Hello good people

Hope you are all well,I really do. I appreciate your time reading my experiences and feeling and thank you for any kind words that you feel fit.

It's been probably a good couple of months since I write something here...I just been not well not specifically with the lupus but more from the health anxiety... it's unfortunately taken over my thoughts all day everyday...

I've not been calling GP so much but I do call every couple of weeks because I feel a symptom and I panic... I feel so much stress and frustration as I can't see it way out of this turmoil.

I've started last week a High Intensity CBT therapy one to one, he asked me to do some writing down the situation and the thoughts that come after and also the Goals I want to achieve at the end of the Therapy

I've had only two sessions so it's only the beginning and I feel even worste with everything passing day.

He said I need to accept that my health has changed and I won't be like I used to..I started crying..

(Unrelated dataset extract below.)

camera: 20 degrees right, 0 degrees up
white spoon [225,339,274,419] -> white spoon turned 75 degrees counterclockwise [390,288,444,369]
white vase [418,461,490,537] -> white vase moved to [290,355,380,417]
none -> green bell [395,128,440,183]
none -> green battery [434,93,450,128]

I don't want to accept , I feel robbed to be honest , feel hangry a lot with myself and others, I'm snappy and even forget to eat. Fortunately I am still strong to keep the house tidy and the baby happy going out for walks, playground and playgroup but I feel so very tired and mentally exhausted.

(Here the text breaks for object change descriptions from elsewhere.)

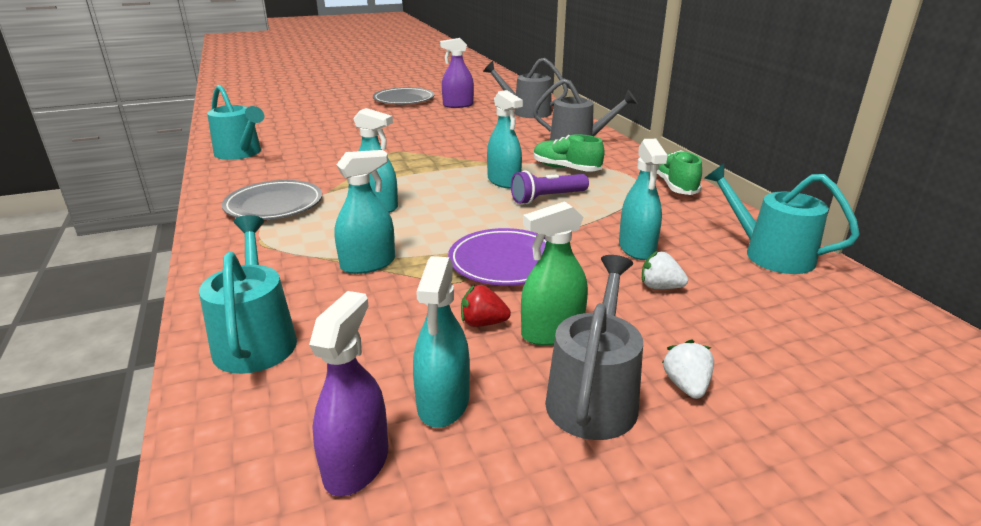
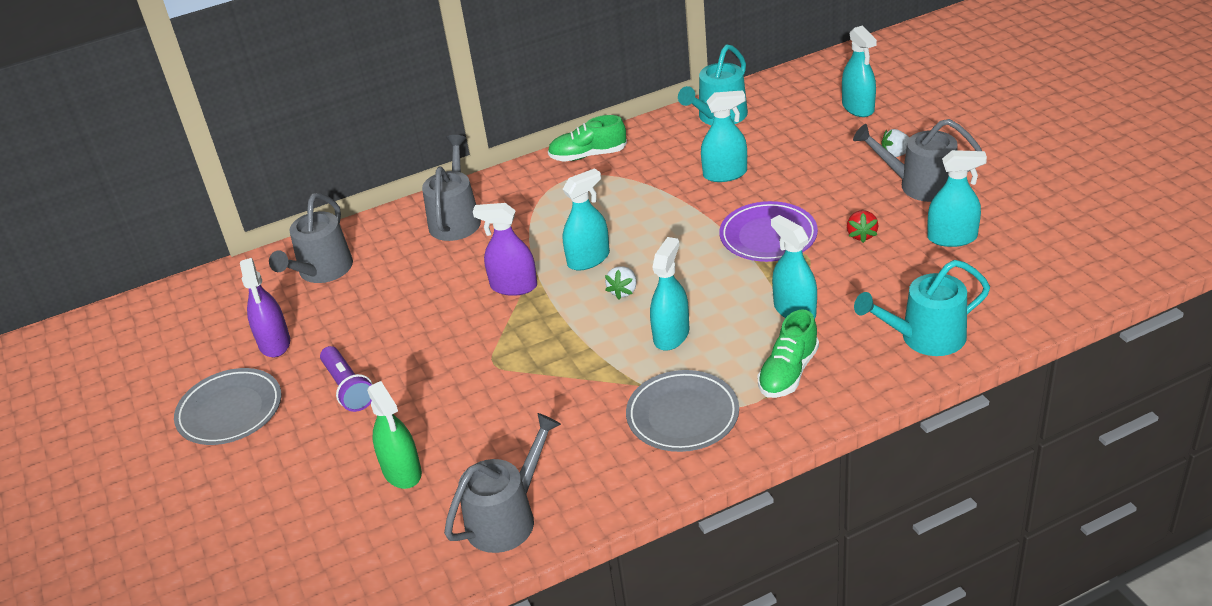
camera: 90 degrees left, 10 degrees up
turquoise watering can [207,85,264,160] -> grey watering can [444,413,561,553]
purple spray bottle [309,291,388,496] -> purple spray bottle moved to [473,203,537,296]
purple flashlight [511,170,589,204] -> purple flashlight moved to [320,346,373,412]
green spray bottle [521,201,588,346] -> green spray bottle moved to [367,381,422,489]
green shoe [533,134,605,172] -> green shoe moved to [757,310,819,398]
white strawberry [642,251,688,289] -> white strawberry moved to [605,266,637,299]
none -> turquoise spray bottle [842,26,877,117]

My husband is stressed and tired also as he has to work 7 days a week to pay all the bills and everything else a house needs.. not spending time with is

I've been in a massive anxiety due to numbness on Dr my harms and jaw... doctors saw me 3 times and first time he thought it was just a stiff neck, prescribed me diazepan ( love the stuff..wish I could have more ahahah ) second time send me to physio where she said she reckons it's a compressed vertebrae on my neck, and the third time another doctor said oh it sounds like neuropathic pain...so I have another tablet to have at night which makes me drowsy but the truth is I was feeling a bit better today regarding heaviness in my harms.

Another good thing is I've managed to get an appointment today with an MP ( sir Robert Symms) where I've explained what lupus is,what studies have been made lately,what lupus UK is and how much this charity has to beg to keep itself going to help us.. ( SO VERY MUCH APPRECIATED IT ) I've also explained how this is an invisible illness and so not regarded as disability even though in extreme cases you can ask for a benefit that I actually can't remember the name. Anyway I've printed that out for him to keep highlighting the most important bits SO he wouldn't think it's too much reading.🤔

I've also asked him to mention or research why is the government not giving money for research as more and more are starting to be diagnosed... I've mentioned that the numbers of lupus sufferers is most likely to be a lot higher than it shows on records as a diagnosis might take between 2 to 10 years with most of us being treated for inummerous conditions that aren't the cause.

I've mentioned how we suffer from loneliness as most people doesn't actually know what lupus is and all the mental health issues that come afterwards. He was really keen ,at least he was taking notes 🙂

It's hard but we'll make it through this.

Hugs for all in need and have a good night.